WHAT THE TASK ASKS: Look through the records, and wherever the string "LIST" turns up, copy out that line.

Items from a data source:
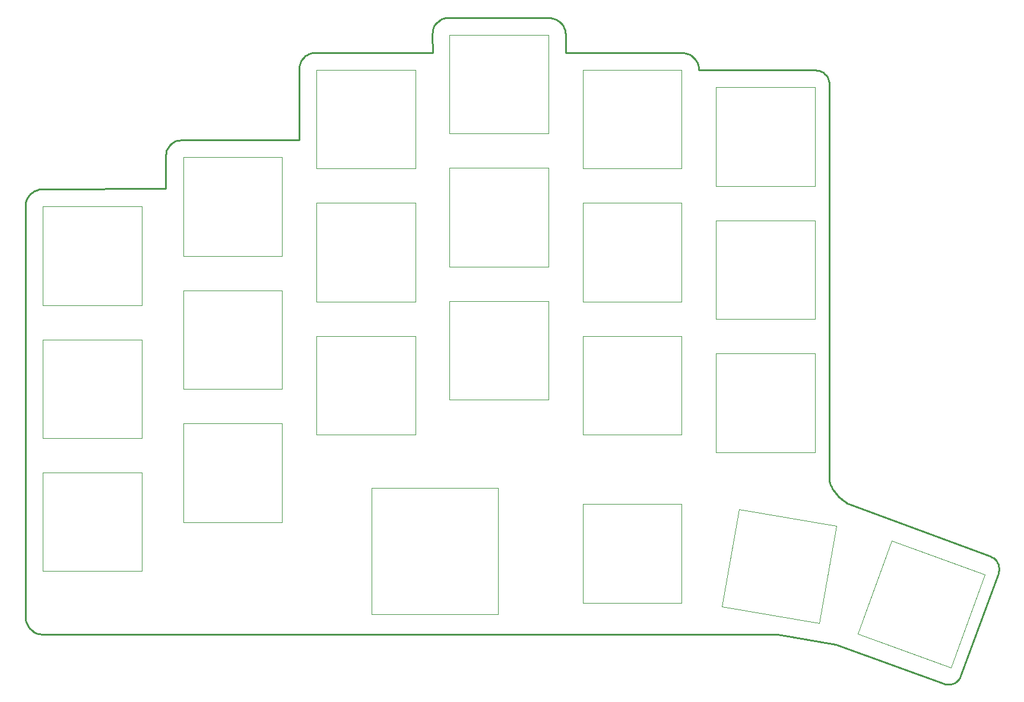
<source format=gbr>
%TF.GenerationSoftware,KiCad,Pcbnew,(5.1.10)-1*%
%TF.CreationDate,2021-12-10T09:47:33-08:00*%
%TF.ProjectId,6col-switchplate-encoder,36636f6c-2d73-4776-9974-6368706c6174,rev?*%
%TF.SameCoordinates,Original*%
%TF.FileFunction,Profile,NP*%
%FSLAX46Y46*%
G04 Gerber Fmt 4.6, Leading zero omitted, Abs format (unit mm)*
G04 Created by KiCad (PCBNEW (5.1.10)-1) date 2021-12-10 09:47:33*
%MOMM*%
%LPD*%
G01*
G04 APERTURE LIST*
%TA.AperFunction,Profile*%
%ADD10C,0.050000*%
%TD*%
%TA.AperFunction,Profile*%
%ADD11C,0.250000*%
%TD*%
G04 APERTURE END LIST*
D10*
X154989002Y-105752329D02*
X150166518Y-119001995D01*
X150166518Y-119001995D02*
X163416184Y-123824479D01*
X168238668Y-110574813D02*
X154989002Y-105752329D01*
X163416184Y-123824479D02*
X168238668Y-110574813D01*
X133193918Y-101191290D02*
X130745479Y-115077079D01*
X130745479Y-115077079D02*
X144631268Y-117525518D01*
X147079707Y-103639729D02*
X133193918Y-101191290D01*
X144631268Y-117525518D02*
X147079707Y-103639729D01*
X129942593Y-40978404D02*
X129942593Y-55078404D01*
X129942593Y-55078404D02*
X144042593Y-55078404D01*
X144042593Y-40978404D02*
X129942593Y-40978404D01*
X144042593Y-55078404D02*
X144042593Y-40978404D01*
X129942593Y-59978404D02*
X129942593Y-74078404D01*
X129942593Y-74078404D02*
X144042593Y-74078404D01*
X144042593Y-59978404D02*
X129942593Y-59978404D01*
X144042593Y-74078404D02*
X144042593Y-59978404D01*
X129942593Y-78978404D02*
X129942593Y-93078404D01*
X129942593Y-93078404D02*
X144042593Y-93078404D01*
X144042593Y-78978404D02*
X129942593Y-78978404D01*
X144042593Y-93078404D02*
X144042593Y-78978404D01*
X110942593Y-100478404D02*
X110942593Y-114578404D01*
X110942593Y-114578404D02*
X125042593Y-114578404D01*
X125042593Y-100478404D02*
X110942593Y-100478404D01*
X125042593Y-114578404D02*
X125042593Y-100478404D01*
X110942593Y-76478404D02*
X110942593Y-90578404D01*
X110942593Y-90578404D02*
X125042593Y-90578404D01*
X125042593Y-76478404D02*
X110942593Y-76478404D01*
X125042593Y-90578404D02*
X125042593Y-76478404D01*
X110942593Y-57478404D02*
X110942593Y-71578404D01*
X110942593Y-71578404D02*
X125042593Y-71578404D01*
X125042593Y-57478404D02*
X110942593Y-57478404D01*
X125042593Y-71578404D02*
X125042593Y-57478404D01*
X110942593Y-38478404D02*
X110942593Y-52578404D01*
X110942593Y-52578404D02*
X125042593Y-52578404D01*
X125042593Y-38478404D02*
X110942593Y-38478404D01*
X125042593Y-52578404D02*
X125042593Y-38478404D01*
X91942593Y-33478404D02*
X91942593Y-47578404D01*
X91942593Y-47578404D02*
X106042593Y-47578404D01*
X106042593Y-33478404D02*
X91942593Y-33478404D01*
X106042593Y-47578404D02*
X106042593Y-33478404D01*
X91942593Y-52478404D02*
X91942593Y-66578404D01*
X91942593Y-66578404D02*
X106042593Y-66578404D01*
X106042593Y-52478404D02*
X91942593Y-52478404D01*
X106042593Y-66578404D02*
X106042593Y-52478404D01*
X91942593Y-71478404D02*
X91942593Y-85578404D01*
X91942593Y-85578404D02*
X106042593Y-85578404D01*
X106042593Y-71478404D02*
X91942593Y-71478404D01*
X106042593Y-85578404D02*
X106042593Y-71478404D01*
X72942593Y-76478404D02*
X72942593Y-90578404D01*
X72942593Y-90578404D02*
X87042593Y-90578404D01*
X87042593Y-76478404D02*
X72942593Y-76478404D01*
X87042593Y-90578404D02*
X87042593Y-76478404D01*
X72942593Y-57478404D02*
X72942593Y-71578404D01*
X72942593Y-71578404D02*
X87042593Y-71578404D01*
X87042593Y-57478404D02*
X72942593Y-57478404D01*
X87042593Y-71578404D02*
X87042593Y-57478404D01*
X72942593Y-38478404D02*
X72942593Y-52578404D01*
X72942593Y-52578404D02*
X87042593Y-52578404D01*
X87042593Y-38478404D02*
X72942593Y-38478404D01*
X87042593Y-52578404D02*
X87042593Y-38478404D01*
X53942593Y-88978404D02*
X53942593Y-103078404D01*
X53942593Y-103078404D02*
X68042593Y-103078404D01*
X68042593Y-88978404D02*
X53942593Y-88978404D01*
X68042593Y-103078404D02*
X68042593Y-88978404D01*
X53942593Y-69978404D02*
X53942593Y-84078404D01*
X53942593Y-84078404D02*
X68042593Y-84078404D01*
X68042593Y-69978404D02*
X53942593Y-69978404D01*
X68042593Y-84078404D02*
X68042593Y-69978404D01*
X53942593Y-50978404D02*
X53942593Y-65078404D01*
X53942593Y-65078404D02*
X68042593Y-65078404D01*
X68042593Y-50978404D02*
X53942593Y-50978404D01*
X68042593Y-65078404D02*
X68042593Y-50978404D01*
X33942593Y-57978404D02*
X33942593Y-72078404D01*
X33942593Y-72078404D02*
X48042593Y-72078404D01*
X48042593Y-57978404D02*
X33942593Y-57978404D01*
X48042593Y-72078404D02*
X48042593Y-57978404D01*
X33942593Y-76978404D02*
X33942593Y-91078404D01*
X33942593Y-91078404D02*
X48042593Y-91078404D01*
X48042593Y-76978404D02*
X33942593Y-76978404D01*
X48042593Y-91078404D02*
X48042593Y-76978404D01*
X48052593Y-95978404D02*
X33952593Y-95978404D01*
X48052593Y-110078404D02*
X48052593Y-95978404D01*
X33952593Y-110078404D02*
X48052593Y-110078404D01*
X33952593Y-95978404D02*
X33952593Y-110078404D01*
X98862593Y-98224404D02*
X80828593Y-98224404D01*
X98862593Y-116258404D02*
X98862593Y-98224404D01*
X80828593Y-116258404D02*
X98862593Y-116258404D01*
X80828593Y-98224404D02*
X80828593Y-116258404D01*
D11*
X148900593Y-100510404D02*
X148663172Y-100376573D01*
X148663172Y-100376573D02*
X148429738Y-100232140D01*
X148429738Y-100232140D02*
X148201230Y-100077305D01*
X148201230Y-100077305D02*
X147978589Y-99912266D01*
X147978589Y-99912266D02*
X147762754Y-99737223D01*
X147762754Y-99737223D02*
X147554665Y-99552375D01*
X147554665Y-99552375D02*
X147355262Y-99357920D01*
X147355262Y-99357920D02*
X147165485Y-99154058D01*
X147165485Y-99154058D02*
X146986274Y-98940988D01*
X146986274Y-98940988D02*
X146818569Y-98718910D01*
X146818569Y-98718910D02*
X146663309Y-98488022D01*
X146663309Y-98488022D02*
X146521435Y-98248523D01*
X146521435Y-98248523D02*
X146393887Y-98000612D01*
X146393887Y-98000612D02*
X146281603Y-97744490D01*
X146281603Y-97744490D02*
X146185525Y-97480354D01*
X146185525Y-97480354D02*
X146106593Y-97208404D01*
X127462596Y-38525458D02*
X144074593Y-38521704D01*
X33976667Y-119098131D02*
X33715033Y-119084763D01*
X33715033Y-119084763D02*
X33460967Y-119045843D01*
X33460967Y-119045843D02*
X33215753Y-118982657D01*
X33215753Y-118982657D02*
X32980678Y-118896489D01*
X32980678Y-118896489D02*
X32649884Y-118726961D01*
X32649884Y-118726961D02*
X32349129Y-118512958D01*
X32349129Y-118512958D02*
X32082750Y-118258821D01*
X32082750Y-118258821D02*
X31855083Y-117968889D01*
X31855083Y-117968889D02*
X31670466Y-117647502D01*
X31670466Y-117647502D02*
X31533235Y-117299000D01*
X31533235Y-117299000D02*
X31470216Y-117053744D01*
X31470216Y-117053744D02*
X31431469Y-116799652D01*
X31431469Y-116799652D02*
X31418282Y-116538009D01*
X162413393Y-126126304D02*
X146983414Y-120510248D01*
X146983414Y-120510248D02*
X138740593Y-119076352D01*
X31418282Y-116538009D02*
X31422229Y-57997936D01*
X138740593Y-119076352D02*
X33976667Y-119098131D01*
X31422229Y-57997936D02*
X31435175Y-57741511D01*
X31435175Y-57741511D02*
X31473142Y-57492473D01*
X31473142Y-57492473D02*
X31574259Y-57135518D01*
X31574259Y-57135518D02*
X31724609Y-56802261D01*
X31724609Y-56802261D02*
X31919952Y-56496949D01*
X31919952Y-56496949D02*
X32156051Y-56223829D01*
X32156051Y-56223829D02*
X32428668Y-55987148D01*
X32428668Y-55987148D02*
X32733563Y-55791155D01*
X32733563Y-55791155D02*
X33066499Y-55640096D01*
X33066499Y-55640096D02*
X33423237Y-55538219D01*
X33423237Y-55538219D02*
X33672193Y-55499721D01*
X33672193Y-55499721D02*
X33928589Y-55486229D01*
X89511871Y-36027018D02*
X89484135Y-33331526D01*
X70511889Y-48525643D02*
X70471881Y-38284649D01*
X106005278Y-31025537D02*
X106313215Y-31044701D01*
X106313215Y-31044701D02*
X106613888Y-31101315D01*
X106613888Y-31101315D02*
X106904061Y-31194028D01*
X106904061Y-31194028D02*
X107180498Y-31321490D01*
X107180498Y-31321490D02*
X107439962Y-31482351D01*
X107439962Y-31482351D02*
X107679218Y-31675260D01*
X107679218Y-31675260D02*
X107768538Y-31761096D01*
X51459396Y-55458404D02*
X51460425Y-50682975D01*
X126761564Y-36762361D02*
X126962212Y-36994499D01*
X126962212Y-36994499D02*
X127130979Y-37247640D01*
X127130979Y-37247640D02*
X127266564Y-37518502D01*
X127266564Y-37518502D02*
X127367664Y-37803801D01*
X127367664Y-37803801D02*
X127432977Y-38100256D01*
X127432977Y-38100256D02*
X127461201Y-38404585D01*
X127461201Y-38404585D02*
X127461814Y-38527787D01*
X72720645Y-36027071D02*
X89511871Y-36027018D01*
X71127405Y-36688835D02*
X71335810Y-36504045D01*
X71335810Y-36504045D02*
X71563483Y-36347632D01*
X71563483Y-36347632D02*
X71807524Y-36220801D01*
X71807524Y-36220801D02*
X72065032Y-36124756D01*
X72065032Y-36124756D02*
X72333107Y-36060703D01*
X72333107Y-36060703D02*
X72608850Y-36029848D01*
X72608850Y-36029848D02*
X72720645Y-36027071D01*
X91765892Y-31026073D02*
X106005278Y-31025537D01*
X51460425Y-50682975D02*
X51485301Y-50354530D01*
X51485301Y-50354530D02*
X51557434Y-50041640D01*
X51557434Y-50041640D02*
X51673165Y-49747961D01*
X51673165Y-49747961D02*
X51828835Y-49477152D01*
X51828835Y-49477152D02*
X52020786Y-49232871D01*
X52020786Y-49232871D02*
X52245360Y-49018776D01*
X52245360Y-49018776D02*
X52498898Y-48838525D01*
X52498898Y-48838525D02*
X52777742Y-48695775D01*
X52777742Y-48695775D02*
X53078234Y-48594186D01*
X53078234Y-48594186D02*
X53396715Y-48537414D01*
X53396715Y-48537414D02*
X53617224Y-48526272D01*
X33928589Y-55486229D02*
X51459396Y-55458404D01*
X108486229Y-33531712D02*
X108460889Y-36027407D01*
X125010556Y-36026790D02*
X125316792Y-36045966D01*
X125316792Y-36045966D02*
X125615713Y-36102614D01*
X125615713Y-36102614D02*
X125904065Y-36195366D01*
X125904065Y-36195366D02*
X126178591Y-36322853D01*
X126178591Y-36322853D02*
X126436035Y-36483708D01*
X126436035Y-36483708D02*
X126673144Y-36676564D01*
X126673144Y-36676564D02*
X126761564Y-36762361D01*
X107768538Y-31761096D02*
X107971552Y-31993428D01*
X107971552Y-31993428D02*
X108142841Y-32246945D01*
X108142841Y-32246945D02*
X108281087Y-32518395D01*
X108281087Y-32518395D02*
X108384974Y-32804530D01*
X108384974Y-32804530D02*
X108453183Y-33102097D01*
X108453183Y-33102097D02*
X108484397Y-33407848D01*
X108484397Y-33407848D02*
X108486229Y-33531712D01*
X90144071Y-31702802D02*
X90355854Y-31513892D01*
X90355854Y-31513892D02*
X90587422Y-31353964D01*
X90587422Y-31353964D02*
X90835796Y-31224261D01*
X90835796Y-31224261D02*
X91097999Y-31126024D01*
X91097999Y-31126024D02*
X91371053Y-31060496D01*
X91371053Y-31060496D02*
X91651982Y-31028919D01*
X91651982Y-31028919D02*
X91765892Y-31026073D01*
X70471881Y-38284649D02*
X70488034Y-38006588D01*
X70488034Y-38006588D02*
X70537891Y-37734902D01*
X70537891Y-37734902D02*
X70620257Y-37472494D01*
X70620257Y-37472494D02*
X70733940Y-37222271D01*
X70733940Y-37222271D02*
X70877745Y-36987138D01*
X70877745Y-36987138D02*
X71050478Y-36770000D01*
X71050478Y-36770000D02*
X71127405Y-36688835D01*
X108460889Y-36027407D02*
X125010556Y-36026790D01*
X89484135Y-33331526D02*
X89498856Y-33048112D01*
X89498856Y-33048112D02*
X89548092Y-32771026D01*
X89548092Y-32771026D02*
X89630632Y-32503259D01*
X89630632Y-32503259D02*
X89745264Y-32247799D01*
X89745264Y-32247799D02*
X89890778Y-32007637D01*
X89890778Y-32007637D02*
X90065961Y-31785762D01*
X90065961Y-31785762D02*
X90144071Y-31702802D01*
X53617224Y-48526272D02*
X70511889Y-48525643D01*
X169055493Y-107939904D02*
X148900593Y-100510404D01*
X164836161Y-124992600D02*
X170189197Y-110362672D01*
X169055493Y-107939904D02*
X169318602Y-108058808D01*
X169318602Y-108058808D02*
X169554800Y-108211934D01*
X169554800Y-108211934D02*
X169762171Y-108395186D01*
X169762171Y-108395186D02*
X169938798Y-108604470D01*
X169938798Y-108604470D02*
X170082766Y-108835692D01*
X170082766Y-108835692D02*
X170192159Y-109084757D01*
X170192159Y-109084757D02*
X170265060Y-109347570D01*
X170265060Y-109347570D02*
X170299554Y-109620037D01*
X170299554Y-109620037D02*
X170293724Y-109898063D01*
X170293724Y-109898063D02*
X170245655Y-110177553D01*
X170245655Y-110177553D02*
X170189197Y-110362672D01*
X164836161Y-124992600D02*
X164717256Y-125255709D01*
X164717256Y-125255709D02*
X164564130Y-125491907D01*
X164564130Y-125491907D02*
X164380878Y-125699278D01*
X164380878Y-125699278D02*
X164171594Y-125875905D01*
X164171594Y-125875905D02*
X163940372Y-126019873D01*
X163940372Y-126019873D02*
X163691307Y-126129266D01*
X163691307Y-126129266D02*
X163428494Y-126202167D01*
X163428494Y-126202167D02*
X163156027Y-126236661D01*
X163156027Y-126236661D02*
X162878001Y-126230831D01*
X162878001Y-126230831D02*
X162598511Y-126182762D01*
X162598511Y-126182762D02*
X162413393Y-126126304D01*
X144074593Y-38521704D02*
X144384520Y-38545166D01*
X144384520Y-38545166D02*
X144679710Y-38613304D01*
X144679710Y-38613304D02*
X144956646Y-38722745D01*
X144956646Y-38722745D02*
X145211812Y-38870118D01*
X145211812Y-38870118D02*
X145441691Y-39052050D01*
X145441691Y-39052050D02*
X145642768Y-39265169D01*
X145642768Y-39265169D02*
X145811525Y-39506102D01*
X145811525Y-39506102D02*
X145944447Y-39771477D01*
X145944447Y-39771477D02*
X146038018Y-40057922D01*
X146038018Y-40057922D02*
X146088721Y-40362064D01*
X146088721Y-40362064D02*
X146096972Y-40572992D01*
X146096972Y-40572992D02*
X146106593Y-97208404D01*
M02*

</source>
...
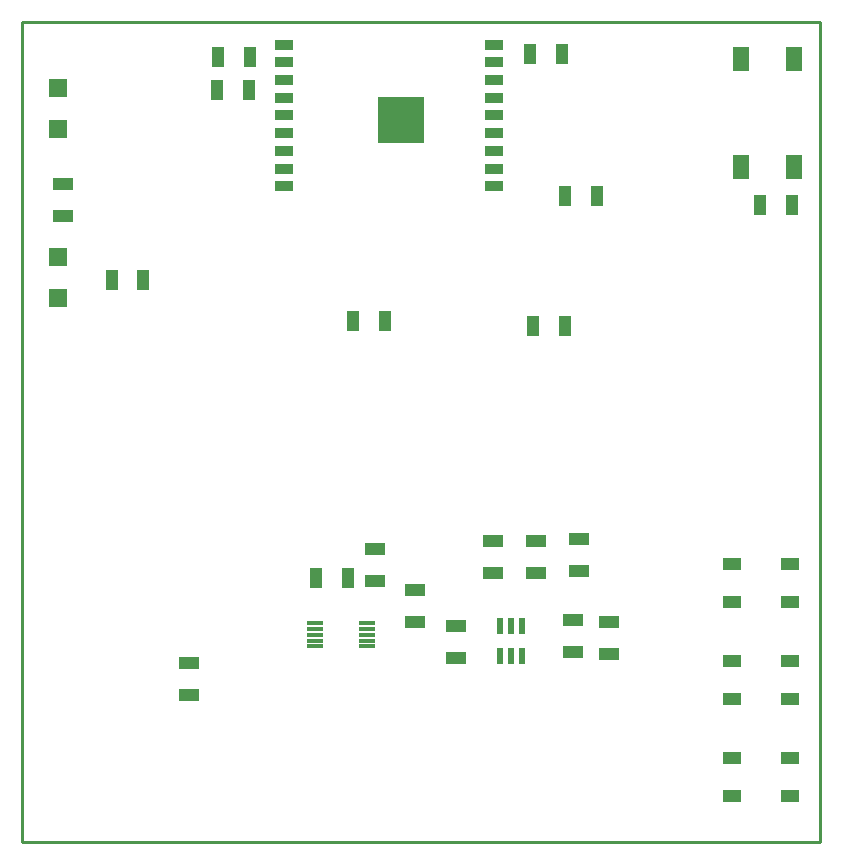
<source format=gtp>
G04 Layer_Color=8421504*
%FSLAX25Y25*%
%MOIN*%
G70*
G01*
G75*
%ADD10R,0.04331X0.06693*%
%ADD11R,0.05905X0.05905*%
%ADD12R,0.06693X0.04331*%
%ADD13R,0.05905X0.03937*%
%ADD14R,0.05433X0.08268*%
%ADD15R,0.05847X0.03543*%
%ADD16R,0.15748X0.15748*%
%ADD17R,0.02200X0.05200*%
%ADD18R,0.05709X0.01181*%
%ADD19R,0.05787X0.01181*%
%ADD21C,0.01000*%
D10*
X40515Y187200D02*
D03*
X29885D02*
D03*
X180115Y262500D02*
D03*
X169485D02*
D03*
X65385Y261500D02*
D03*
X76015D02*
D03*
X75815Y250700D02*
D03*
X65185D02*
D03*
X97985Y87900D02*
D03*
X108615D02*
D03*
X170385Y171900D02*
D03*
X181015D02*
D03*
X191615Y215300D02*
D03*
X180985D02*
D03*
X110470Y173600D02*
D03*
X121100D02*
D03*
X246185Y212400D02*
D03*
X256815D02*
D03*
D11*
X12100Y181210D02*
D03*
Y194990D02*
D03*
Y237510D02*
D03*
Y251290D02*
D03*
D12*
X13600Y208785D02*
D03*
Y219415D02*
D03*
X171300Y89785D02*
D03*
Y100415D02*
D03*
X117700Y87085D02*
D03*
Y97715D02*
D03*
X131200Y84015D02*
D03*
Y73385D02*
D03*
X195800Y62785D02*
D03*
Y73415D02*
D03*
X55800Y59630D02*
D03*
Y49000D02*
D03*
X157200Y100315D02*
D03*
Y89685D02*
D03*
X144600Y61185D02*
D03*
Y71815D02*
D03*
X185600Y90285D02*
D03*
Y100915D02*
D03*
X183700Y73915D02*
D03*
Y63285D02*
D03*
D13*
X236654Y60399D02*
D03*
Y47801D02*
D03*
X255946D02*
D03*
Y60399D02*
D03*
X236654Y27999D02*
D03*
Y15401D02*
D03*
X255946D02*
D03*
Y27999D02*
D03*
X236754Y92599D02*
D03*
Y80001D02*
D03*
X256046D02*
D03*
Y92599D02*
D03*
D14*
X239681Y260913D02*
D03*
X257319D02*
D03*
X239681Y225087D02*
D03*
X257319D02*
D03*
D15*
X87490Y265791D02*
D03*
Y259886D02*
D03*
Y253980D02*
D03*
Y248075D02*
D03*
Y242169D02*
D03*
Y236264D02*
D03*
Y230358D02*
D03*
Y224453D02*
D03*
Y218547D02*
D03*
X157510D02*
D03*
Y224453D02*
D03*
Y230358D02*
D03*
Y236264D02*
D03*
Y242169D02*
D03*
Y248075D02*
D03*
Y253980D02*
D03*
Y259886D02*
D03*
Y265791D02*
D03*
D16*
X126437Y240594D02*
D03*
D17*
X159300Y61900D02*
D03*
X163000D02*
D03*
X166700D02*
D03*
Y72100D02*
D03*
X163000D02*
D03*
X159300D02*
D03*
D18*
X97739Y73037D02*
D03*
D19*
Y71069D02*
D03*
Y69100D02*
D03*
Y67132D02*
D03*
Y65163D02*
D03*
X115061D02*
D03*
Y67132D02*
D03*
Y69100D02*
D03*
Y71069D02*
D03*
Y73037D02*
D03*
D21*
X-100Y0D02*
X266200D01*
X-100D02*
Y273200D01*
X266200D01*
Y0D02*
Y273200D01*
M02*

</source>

EXPECTED ANSWER:
G04 APERTURE LIST*
G04 APERTURE END LIST*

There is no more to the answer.